October 3, 2011 / 8:13 AM / in 8 years

戦闘続くカダフィ大佐出身地、病院は医薬品不足で死者増加

 10月2日、リビアの反カダフィ大佐派が包囲を続けるシルトの病院では、発電機を稼働させる燃料が不足し、医療関係者が同市から脱出しているため、患者が死に至るケースが増加している。写真は同市の病院で治療を受ける負傷者(2011年 ロイター/Esam Al-Fetori)

 [シルト(リビア) 2日 ロイター] リビアの反カダフィ大佐派が包囲を続ける大佐の出身地シルトの病院では、発電機を稼働させる燃料が不足している上、医療関係者が同市から脱出しているため、負傷した患者が死に至るケースが増加している。

 シルトはカダフィ派が依然として掌握している2都市のうちの一つ。戦闘は3週間目に突入しており、人道危機の深刻化に懸念が広がっている。

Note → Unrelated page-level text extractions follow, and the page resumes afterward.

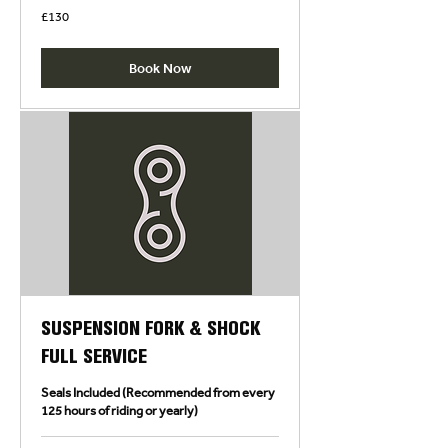
130
£130
British
pounds
Book Now
SUSPENSION FORK & SHOCK
FULL SERVICE
Seals Included (Recommended from every
125 hours of riding or yearly)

 国民評議会(NTC)は、シルト市民を退避させようと2日間の休戦を宣言。しかし、市民らは休戦の話は何も知らされていないと語り、銃撃戦も続いていると明かした。

 シルトの病院に勤務する男性は、「医師が手術を始めると停電が起きた。発電機用の燃料がほとんどないからだ」と説明。「手術中に停電したため、14歳の子どもが手術台で息を引き取ったこともあった」と話した。

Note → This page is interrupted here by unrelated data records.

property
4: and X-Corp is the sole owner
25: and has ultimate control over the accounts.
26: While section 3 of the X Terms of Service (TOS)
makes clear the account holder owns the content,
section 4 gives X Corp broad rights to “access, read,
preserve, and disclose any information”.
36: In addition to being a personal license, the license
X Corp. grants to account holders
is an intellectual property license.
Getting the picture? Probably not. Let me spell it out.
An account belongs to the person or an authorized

 赤十字国際委員会(ICRC)の職員が1日、シルトへ医薬品の輸送を試みたが、銃撃戦の影響で、病院にまでたどり着けていないという。

 2日に病院から逃げ出したという関係者は、「破滅的な状況だ。酸素不足で患者が毎日死んでいる」と打ち明け、病院に医薬品がなくなった後、地元の薬局から医薬品が届けられたものの、その在庫も底を尽きそうだと語った。

 ICRCのスポークスマンは「病院で不足している酸素を届けたい。ただ、注意が必要で、流れ弾に当たると大惨事になる」とした上で、治安が回復次第、職員が病院に向かう予定だと述べた。